As a media technology, radio is an evolutionary survivor. Its time as the entertainment hub of American households in the 1930s and 1940s, captured in the Woody Allen film Radio Days, gave way to the rise of TV.
TV replaced radio as the box families gathered around in their living rooms. Instead, radio adopted shorter programming formats and became the background music and chat while people ride in cars or do other things at home -- "audio wallpaper," as Paul Saffo, a technology forecaster in Silicon Valley, puts it.
While television did pose a threat to movies, it also served as a prod to innovation, including failures like Smell-O-Vision but also wide-screen, rich-color technologies like Cinerama and CinemaScope. The idea -- and a good one -- was to give viewers a more vivid, immersive experience than they could possibly have with television.
Today, movies, like other traditional media, face the digital challenge of the Internet. And Saffo is betting that after a period of adjustment and experimentation, they will make another life-prolonging adaptation.
"Technologies want to survive, and they reinvent themselves to go on," he said.
The survivors also build on their own technical foundations as well as the human legacy of people skilled in the use of a technology and the business culture and habits that surround it.
And a change in the economic environment can sometimes lead to the renaissance of an older technology. Railroads, for example, have enjoyed a revival of investment recently as rising fuel costs and road congestion have prompted shippers to move from trucks to trains; some travelers, too, have opted for railways, along routes like the Boston-New York-Washington corridor.
The weight of legacy is underestimated, according to John Staudenmaier, editor of the journal Technology and Culture, because innovation is so often portrayed as a bold break with the past. A few stories of technological achievement fit that mold, like the Manhattan Project, but they are rare indeed.
The mainframe is the classic survivor technology, and it owes its longevity to sound business decisions. IBM overhauled the insides of the mainframe, using low-cost microprocessors as the computing engine. The company invested and updated the mainframe software, so that banks, corporations and government agencies could still rely on the mainframe as the rock-solid reliable and secure computer for vital transactions and data, while allowing it to take on new chores like running Web-based programs.
"The mainframe survived its near-death experience and continues to thrive because customers didn't care about the underlying technology," said Irving Wladawsky-Berger, who led the technical transformation of the mainframe in the early 1990s and is a visiting professor at the Massachusetts Institute of Technology.
"Customers just wanted the mainframe to do its job at a lower cost, and IBM made the investments to make that happen," he said.

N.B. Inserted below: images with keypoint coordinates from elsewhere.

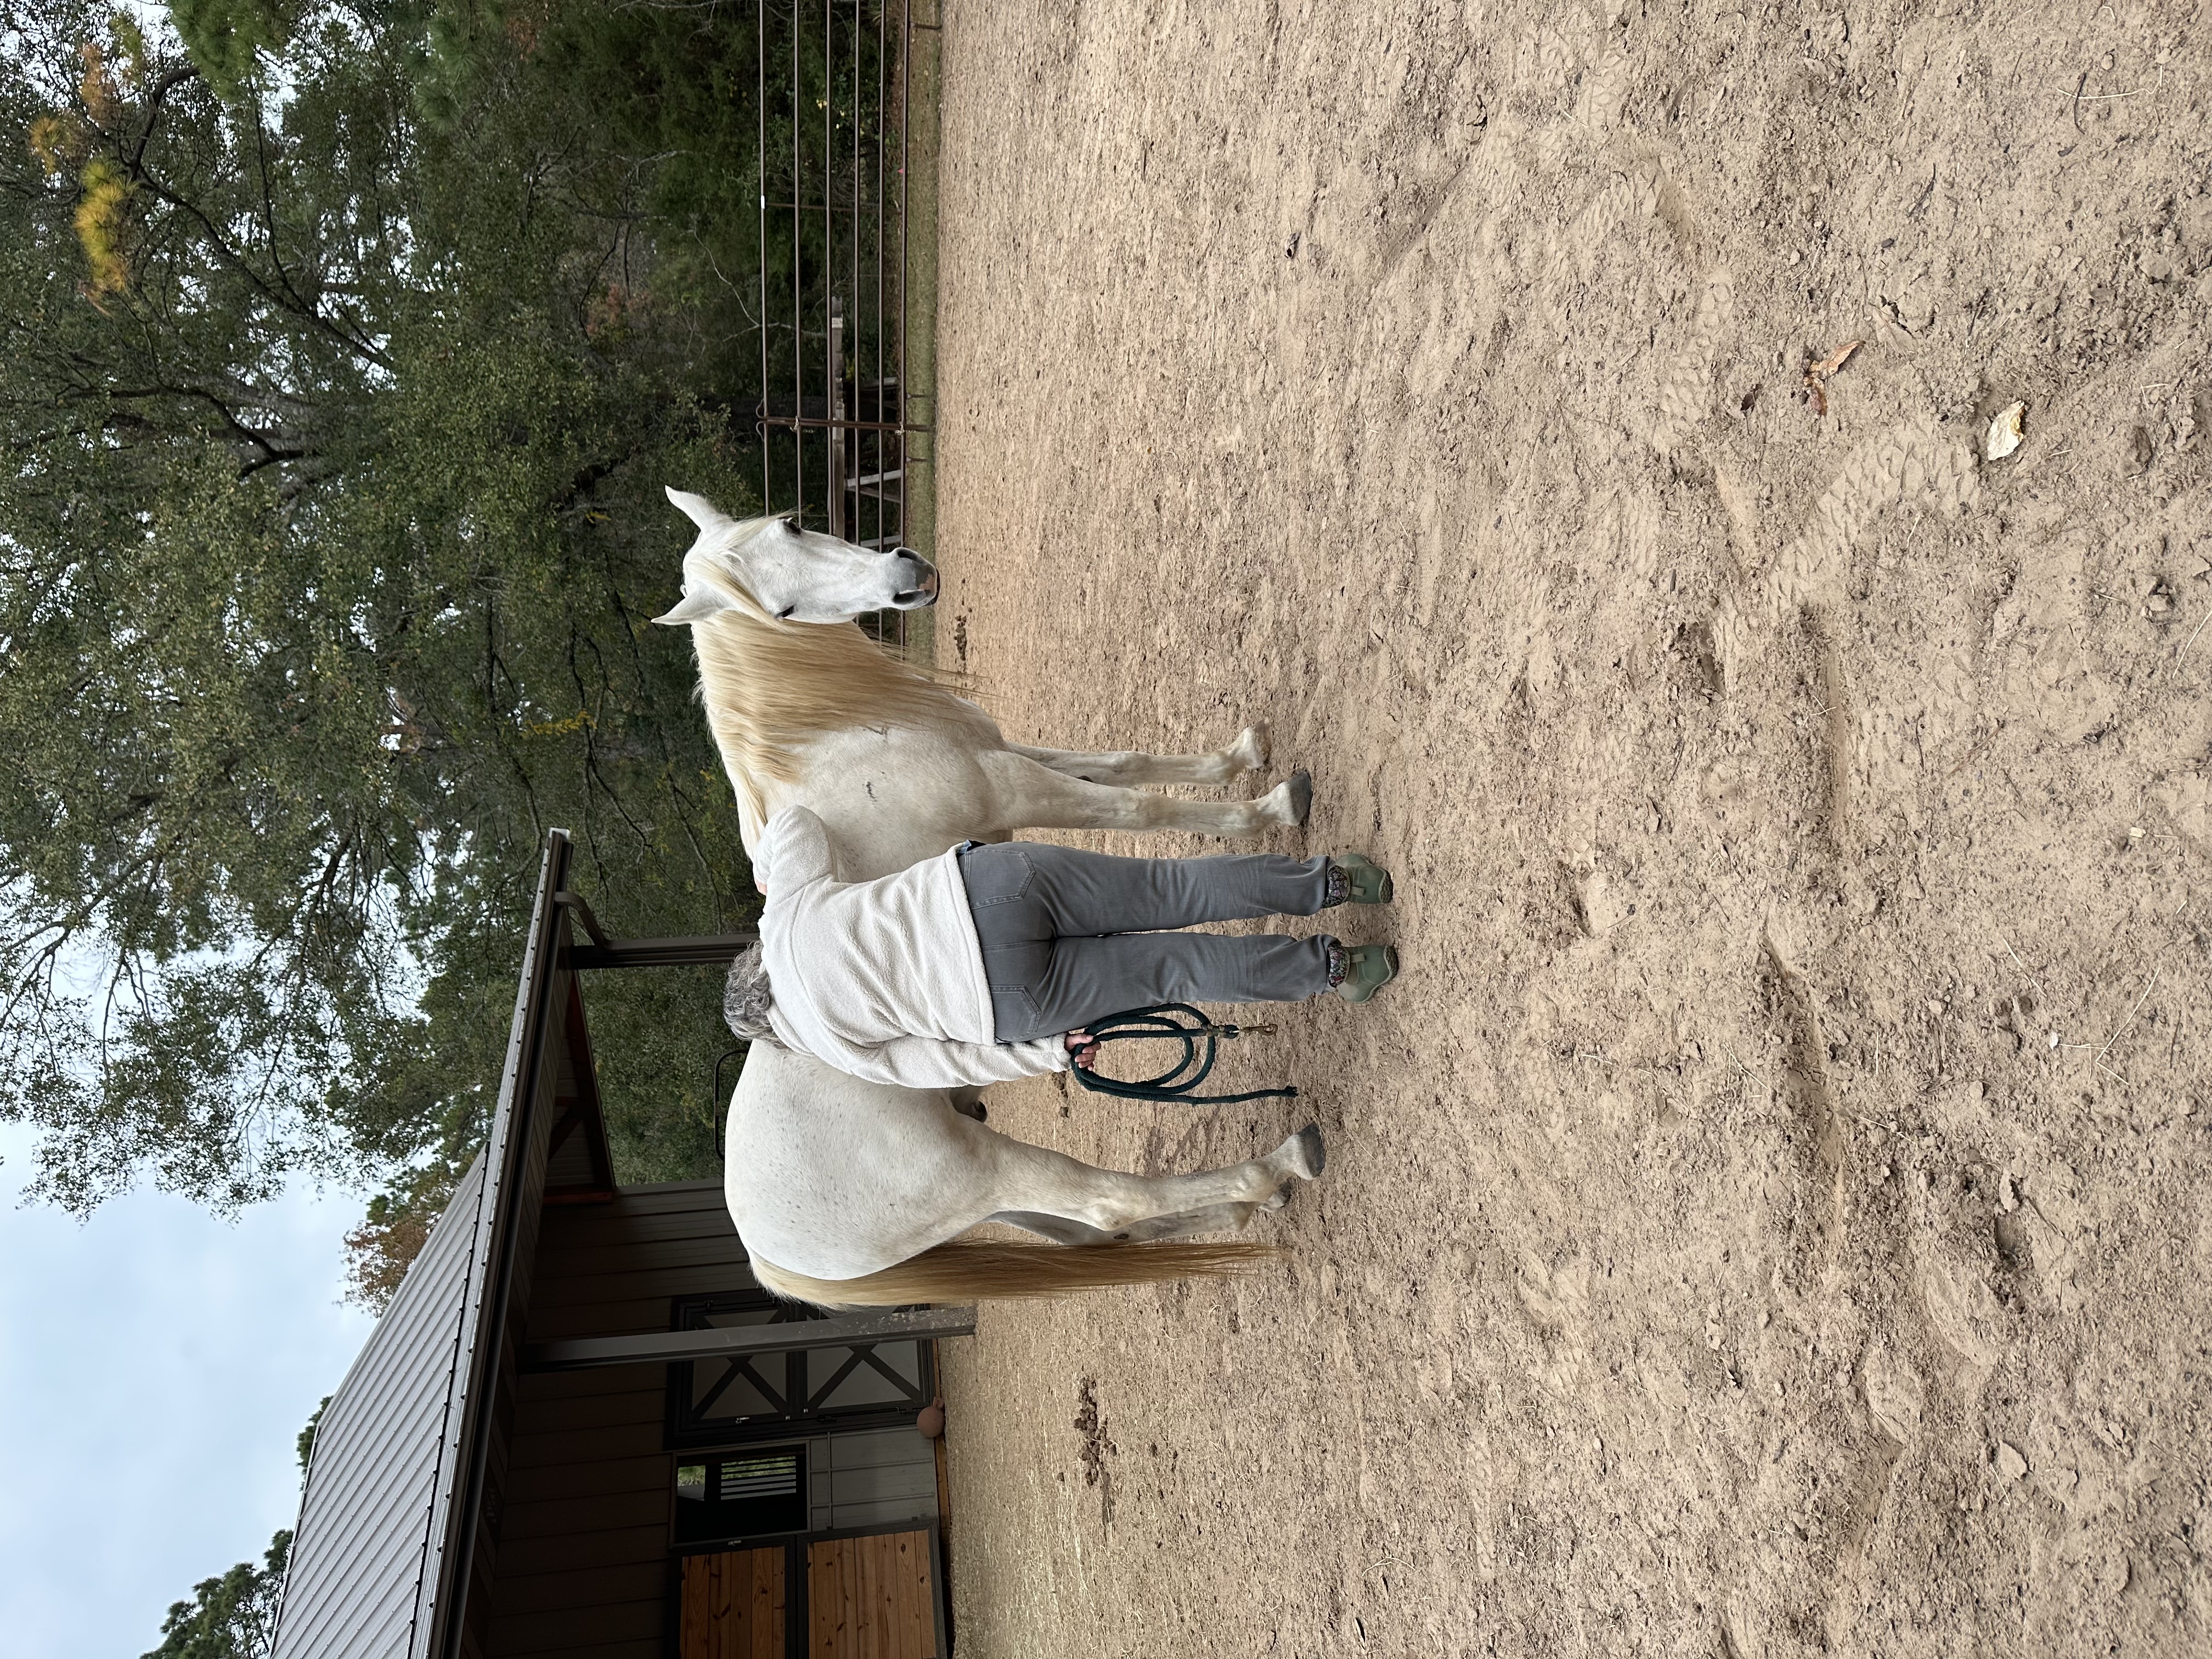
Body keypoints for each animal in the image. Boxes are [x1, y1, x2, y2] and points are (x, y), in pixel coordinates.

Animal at [653, 488, 1327, 1307]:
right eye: (778, 609)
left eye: (793, 523)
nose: (904, 577)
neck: (842, 742)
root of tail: (767, 1249)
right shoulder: (1010, 783)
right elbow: (1138, 809)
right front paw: (1270, 809)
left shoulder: (1011, 756)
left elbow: (1124, 762)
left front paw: (1239, 755)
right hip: (980, 1174)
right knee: (1108, 1202)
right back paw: (1278, 1168)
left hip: (987, 1202)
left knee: (1097, 1234)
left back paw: (1246, 1205)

IBM's most recent model, the z10, represents an investment of US$1.5 billion and the work of 5,000 technical professionals. To nurture its ecosystem, the company partners with 400 universities worldwide in programs to teach mainframe skills.
The mainframe doomsayer, Alsop, is now a venture capitalist. In retrospect, he says, his 1991 prediction was wrong only in the timing. IBM has so drastically reinvented the mainframe technology and its business model that the mainframes he wrote about are long gone.
"It is a different world," Alsop said.